月光レプリカ -不完全な、ふたつの-
「あの」

 手に持ったキャスケットはしっとりと濡れていた。

「ここって……どのへんなんでしょう」

「どこって?」

「ちょっと……迷ってしまって。すみません……」

 なんだか張り付くような視線を投げかける人だ。

 イヤだな。人選を間違えたかも。

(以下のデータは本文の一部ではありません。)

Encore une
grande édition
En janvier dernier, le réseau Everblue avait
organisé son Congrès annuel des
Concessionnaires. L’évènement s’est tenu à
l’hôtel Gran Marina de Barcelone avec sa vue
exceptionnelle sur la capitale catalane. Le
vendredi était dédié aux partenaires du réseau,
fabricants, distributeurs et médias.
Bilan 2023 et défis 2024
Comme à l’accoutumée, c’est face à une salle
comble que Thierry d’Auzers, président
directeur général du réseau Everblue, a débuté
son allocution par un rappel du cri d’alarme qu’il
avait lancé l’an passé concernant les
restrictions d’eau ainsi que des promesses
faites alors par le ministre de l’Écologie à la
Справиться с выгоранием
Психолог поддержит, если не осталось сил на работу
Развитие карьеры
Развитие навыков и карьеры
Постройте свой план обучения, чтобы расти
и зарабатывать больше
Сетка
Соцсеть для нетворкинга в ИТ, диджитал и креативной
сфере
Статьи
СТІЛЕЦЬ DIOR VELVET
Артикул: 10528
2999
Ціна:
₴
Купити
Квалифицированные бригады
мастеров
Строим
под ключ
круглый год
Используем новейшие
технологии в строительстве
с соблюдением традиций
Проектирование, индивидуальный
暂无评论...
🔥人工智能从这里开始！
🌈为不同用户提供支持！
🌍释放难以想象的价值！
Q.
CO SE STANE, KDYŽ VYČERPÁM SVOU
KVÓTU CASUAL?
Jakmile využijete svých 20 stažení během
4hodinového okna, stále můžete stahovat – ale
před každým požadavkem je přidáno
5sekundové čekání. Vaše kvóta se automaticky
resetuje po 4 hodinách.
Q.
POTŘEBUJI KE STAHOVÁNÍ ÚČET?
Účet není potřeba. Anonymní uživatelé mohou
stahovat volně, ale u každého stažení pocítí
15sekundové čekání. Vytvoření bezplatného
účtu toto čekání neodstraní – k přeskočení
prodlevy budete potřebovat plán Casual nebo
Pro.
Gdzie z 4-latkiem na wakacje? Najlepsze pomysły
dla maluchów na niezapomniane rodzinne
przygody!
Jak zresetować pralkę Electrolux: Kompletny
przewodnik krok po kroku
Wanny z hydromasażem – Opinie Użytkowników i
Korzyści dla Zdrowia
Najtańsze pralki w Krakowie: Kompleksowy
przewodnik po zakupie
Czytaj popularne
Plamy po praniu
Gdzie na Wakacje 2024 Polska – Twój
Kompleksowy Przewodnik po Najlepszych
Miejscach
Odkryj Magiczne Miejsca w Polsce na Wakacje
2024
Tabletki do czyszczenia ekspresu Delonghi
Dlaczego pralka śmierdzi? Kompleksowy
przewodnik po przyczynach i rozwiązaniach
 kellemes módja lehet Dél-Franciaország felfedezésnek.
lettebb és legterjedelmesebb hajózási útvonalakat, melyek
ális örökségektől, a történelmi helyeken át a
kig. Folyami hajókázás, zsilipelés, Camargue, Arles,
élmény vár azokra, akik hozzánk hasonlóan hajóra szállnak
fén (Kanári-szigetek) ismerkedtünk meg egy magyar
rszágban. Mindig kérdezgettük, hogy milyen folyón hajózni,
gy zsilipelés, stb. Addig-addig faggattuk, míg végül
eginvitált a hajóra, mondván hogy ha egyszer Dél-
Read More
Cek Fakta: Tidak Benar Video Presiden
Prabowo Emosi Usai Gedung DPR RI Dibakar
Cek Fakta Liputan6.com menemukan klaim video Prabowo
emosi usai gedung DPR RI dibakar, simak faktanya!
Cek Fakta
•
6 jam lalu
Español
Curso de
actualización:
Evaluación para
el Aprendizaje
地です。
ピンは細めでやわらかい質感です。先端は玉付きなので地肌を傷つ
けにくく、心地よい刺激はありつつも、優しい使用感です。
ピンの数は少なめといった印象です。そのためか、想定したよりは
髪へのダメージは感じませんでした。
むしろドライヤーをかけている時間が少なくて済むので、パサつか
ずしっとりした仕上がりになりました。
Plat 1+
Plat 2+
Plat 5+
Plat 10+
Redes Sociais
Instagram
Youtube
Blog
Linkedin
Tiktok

女の人を見つければ良かったかも。

「キミ、いくつ? なにしてんのこんなところで」

 男の人は……30歳くらいだろうか、まばらなヒゲが不潔っぽい。なんかイヤだ。

「あ……やっぱりいいです。すみませ……」

 あたしはやり過ごして行こうとした。その時、肩を掴まれた。

「ねぇ、どこ行くの。ああ迷子だっけ? 俺が送ってってやるよ」

「え、ちょっと」

「高校生? かわいいねーいくら?」

 掴まれた肩が痛い。ヤダちょっと……。

「は、離して!」

「なんだよいいじゃんか、いくら?」

 両方の肩を掴まれた。痛い、怖い! いくらって何が……!

「や、やめてよ!」

 ボコッ……。ボコンボコン……。

「ってぇ! なんだぁ誰だぁこのやろう!」

 地面をペットボトルが転がっていく。500mlの、中身が半分ほど入ったままのやつ。

「クソやろうキモイんだよ! 消えろ!」

 後ろから、声が聞こえた。

 声の主が投げたペットボトルが、あたしを連れて行こうとした男の人に当たったらしい。おそらくは、そう。